Format the material below as a numbered list, from the line containing "Full 2024/25 Schedule, Opponents, and Format" through the end of the material, leaving out blank lines and the picture markers.

#### GIVEN RECORDS

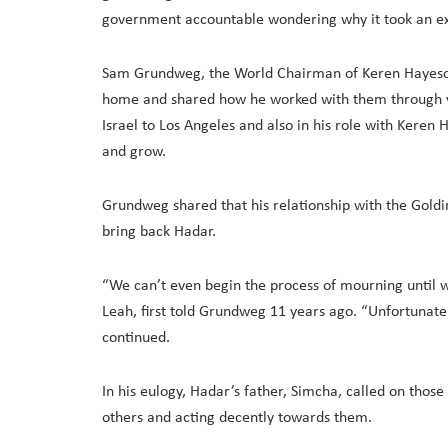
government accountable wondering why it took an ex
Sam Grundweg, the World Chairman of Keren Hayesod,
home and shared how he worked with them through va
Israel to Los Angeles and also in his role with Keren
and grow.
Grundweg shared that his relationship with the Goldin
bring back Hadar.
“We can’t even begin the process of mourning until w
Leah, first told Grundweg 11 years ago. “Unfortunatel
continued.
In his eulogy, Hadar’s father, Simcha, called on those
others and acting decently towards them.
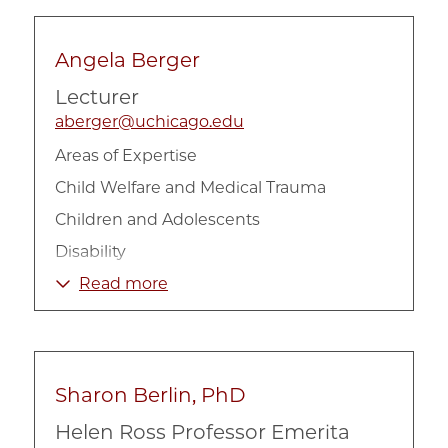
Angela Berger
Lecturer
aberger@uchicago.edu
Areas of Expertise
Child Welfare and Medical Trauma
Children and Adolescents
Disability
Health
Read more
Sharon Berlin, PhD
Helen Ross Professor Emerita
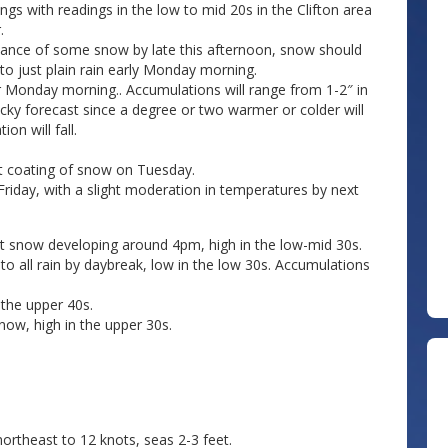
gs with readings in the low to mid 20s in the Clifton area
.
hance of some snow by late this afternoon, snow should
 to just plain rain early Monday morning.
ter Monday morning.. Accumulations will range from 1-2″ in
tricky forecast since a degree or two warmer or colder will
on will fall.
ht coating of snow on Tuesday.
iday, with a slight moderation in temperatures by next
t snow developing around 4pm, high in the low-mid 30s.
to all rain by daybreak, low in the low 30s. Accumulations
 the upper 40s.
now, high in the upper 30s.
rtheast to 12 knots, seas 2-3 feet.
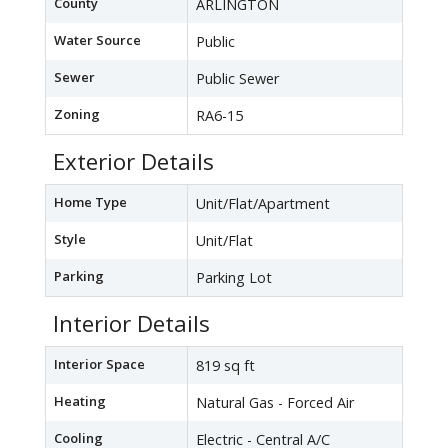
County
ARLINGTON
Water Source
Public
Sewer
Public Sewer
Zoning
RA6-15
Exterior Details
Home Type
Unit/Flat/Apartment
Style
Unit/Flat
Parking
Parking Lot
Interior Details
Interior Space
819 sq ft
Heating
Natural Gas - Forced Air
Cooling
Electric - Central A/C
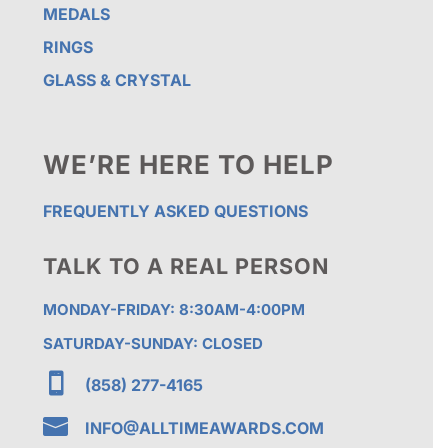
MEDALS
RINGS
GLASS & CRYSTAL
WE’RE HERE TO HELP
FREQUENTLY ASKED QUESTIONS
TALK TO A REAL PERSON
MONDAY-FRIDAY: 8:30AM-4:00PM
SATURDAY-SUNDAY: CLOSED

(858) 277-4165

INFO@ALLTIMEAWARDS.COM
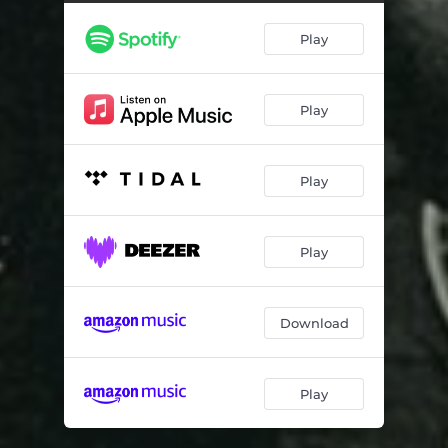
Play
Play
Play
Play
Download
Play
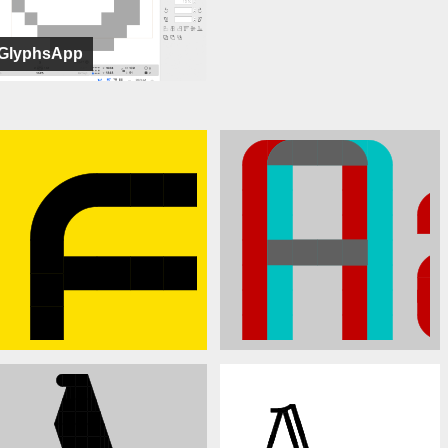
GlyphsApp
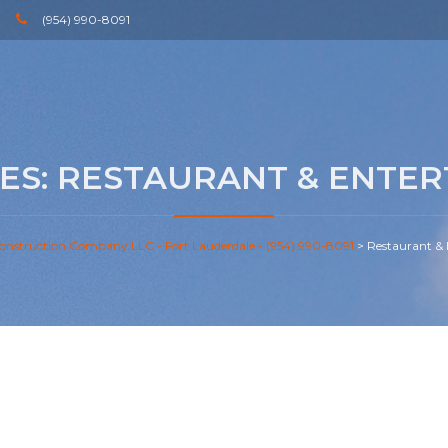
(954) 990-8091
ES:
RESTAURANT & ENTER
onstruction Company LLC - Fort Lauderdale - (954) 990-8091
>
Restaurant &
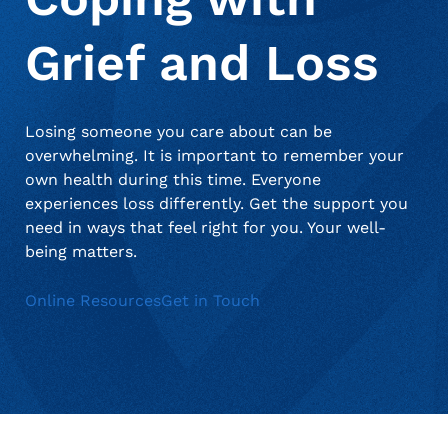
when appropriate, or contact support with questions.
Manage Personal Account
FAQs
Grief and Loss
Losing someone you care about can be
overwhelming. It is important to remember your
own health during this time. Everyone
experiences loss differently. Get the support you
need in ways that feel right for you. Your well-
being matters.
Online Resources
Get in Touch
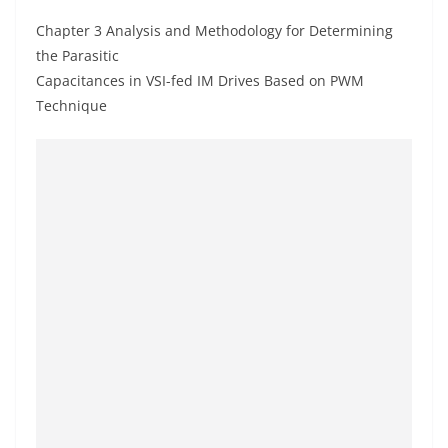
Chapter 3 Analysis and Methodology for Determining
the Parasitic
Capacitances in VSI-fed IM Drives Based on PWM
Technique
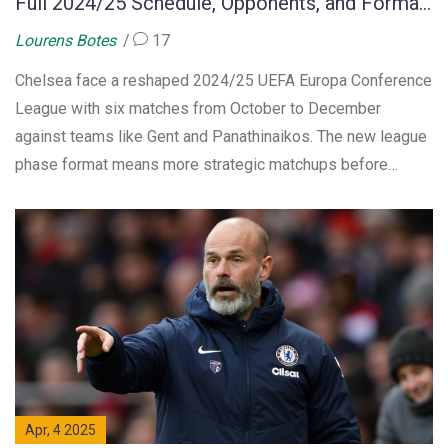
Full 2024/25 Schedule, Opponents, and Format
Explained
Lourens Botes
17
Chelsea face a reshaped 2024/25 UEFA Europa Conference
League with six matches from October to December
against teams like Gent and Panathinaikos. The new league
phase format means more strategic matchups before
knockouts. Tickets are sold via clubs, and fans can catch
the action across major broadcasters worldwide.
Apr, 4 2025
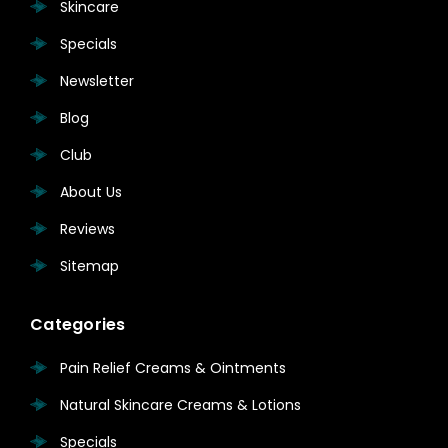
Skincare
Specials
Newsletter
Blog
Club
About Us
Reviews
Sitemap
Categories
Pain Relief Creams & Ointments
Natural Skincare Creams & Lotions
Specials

########

TASK OUTPUT —
1. Full 2024/25 Schedule, Opponents, and Format
2. Explained
3. Lourens Botes
4. 17
5. Chelsea face a reshaped 2024/25 UEFA Europa Conference
6. League with six matches from October to December
7. against teams like Gent and Panathinaikos. The new league
8. phase format means more strategic matchups before
9. knockouts. Tickets are sold via clubs, and fans can catch
10. the action across major broadcasters worldwide.
11. Apr, 4 2025
12. Skincare
13. Specials
14. Newsletter
15. Blog
16. Club
17. About Us
18. Reviews
19. Sitemap
20. Categories
21. Pain Relief Creams & Ointments
22. Natural Skincare Creams & Lotions
23. Specials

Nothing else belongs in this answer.